TROUBLESHOOTER: Abandoned Children, Zenless Zone Zero, le pouvoir et la métaprogression

Je viens de commencer Zenless Zone Zero (miHoYo, 2024)et il m’a énormément fait penser à TROUBLESHOOTER: Abandoned Children (Dandylion, 2017). Leur jouabilité est extrêmement différente. Zenless est un jeu davantage axé sur l’action où une dimension plus « jeu de rôle » est intégrée dans la préparation des combats, chaque personnage ayant des niveaux et de l’équipement. Troubleshooter est un jeu de rôle tactique très revendiqué en ce sens que les combats se déroulent sur une grille où le positionnement est important, incluant la couverture contre des attaques à distance un peu à la XCOM.

Zenless mise davantage sur l’hypersexualisation de ses personnages féminins tout en étant qualifié de gacha game. Troubleshooter est un peu loin de cette description.

Leur ressemblance est dans la métaprogression, une expression popularisée par les jeux de type roguelite. Plutôt que de recommencer à zéro entre chaque affrontement (ou, entre chaque mort comme dans l’original Rogue de 1980), on progresse entre chaque scénario. Zenless ajoute des microtransactions là où Troubleshooter ne nous le permet pas.

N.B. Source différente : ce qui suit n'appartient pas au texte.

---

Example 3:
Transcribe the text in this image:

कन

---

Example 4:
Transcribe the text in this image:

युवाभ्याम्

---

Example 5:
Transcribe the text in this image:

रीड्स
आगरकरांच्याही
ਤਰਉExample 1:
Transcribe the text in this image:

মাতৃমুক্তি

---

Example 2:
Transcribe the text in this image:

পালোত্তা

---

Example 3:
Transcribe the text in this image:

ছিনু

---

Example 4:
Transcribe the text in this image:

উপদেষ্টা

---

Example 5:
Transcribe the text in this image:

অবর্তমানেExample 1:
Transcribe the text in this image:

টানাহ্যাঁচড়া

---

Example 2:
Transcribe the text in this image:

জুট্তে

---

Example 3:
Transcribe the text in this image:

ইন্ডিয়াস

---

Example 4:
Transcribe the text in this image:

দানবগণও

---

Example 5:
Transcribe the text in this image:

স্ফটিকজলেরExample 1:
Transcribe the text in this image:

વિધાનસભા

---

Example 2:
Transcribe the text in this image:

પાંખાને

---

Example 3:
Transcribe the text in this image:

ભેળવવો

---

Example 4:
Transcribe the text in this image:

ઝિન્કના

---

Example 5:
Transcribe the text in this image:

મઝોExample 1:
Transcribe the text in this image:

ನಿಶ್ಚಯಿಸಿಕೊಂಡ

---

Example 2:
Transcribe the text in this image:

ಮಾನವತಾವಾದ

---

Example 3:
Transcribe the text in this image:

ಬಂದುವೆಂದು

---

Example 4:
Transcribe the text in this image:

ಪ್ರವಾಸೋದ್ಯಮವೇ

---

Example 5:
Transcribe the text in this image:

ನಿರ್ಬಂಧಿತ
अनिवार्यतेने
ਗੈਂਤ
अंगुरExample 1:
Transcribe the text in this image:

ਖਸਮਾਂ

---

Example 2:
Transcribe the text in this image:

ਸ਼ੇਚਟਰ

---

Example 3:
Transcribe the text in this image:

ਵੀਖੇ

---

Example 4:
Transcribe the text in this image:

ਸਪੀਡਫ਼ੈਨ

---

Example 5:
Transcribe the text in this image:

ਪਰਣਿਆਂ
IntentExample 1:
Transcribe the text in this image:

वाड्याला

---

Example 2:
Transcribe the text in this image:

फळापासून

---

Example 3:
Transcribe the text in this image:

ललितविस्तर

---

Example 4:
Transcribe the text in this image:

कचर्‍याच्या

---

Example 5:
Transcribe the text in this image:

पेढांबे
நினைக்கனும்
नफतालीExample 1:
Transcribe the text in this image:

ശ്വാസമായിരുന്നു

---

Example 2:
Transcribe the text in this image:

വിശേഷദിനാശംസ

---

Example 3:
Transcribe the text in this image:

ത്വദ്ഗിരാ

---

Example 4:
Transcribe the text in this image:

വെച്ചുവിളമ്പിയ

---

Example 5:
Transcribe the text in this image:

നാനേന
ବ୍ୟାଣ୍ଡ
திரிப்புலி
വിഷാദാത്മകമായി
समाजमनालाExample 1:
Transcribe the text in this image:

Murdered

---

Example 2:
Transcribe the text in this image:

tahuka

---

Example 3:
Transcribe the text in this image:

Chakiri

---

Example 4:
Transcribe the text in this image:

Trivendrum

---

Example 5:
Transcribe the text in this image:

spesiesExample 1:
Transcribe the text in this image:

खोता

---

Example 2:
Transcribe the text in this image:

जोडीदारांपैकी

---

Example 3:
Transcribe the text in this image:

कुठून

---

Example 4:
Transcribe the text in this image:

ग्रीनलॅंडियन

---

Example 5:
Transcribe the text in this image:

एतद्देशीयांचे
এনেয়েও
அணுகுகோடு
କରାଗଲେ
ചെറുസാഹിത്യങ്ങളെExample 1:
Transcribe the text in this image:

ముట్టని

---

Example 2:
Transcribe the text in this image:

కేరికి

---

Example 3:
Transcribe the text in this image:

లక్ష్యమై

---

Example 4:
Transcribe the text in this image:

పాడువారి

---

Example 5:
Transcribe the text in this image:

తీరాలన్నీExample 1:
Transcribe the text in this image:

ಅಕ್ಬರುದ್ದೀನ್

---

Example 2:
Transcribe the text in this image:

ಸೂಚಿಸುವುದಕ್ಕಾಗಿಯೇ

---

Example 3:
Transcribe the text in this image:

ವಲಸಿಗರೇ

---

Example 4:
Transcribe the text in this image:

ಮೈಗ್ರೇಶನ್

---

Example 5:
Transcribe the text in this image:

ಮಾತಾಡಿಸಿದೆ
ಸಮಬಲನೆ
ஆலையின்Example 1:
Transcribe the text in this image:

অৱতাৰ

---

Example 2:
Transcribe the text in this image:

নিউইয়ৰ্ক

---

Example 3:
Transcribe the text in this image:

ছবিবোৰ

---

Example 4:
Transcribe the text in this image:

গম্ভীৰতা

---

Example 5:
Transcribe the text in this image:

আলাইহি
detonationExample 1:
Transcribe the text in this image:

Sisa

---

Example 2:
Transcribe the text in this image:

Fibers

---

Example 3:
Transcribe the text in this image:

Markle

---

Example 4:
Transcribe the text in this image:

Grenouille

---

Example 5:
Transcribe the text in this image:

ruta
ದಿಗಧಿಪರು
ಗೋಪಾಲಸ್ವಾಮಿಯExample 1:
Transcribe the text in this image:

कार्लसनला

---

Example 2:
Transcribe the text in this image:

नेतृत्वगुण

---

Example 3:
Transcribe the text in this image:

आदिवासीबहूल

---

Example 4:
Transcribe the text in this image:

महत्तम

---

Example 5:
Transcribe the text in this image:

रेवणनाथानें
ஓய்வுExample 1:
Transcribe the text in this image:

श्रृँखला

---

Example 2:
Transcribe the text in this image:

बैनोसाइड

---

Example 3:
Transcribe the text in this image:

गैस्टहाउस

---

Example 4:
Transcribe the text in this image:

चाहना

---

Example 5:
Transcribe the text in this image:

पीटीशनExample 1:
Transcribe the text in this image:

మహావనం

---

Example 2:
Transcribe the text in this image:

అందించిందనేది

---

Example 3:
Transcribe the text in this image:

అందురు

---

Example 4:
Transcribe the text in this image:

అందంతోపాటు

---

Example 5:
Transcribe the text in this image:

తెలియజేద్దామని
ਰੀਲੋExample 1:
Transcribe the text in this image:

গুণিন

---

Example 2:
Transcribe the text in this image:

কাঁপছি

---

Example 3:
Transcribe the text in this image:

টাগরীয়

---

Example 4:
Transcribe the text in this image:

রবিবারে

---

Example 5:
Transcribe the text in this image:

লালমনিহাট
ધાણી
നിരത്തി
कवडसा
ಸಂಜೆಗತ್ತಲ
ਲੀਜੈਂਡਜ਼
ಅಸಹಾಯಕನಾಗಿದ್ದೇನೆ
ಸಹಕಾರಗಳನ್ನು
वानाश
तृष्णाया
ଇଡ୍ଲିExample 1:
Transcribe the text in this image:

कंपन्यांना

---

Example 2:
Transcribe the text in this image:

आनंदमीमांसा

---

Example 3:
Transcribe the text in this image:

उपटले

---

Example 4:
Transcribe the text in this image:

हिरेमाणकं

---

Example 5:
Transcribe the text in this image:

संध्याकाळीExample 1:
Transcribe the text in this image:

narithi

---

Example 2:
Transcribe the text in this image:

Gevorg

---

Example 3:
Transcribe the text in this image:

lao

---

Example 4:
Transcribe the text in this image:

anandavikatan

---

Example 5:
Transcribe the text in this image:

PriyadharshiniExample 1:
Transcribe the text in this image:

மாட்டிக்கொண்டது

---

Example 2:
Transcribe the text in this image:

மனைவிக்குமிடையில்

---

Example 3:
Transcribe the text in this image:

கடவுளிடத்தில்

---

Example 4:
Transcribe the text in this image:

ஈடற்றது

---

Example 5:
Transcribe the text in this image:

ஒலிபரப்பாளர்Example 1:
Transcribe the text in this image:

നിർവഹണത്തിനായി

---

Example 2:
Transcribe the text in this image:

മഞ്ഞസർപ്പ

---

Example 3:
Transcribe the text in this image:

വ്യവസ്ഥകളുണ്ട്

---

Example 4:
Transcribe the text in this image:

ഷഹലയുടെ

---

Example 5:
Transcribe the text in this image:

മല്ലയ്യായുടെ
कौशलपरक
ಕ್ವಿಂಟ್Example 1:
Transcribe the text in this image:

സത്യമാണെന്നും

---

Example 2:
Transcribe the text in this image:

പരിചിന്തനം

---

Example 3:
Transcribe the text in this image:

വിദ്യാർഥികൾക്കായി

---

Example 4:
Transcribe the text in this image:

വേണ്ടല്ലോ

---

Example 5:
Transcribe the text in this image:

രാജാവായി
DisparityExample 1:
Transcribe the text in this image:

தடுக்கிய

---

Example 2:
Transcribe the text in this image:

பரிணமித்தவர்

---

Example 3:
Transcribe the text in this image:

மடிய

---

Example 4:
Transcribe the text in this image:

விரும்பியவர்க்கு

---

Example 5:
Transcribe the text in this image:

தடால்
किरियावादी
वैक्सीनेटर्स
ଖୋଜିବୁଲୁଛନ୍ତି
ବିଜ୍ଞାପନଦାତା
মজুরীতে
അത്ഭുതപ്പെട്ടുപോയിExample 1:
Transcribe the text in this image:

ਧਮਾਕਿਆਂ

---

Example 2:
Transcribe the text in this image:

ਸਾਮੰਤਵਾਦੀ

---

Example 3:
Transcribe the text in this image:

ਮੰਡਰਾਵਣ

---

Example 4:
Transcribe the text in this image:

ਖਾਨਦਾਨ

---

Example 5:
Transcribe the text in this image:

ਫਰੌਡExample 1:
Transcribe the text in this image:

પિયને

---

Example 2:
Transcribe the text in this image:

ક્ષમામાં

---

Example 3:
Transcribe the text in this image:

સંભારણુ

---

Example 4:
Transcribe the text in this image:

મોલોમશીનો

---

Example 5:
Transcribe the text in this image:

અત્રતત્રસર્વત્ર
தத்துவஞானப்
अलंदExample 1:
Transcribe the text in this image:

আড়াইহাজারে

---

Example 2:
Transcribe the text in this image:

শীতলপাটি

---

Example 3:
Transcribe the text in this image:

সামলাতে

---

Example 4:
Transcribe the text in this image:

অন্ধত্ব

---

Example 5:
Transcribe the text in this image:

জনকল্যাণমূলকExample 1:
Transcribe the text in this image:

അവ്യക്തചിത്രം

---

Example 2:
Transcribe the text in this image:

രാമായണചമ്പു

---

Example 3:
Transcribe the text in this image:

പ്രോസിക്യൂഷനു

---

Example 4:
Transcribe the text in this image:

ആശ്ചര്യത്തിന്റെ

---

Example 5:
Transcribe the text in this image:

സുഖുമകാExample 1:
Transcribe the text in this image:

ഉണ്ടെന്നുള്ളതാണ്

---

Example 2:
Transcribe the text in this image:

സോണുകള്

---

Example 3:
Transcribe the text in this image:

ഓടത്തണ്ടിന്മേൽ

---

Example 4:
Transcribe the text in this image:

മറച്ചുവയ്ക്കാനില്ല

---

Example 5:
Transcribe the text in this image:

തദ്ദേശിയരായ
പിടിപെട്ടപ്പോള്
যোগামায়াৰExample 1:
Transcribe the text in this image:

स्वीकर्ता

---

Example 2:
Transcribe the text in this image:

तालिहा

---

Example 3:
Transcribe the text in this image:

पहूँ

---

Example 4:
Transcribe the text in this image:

La métaprogression concerne tout ce qui donne ce sentiment de progression, sans affecter chaque partie individuelle. Je n’en ai pas trouvé de définition claire, même si Olha Semykina de Funconomy en donne des exemples qui sont parlants (2025). On peut y inclure tout ce qui encadre le jeu et donnent le sentiment de ne pas recommencer chaque fois: systèmes de classement, systèmes de recherche d’adversaires, récompenses de temps de jeux, personnalisation d’habiletés ou de visuels, objets à collectionner, etc.

La thématique des deux jeux est très similaire: on incarne dans les deux cas une agence privée qui gère des contrats paramilitaires. Zenless a une dimension un peu comme la Matrice (Les Wachowski, 1999), où on se connecte à des serveurs à travers un proxy qui nous y transpose dans un environnement physique. Troubleshooter est un univers où la police ne contrôle plus la ville, mais se repose sur des agences composées de mercenaires aux pouvoirs magiques — les troubleshooters — en leur donnant des missions contractuelles. Les deux mettent en scène un pouvoir paramilitaire tout en offrant un système de missions qui sépare très concrètement les affrontements de tout le reste du jeu et les place comme des choix plutôt que comme des contraintes.

Voir cette ressemblance en termes de mécaniques me fait questionner sur l’origine de ce type de mécaniques. Avoir un espace de type « hub » où on peut rester entre deux missions, où on peut recruter des personnages, acheter ou améliorer son équipement ou choisir des bonus particuliers, me semble une figure de jouabilité importante qui tire peut-être ses origines dans le dirigeable de Final Fantasy VI?

Référence

Semykina, Olha. 2025. « What Works: 10 Meta Progressions from the Market ». Funconomy, 25 juillet.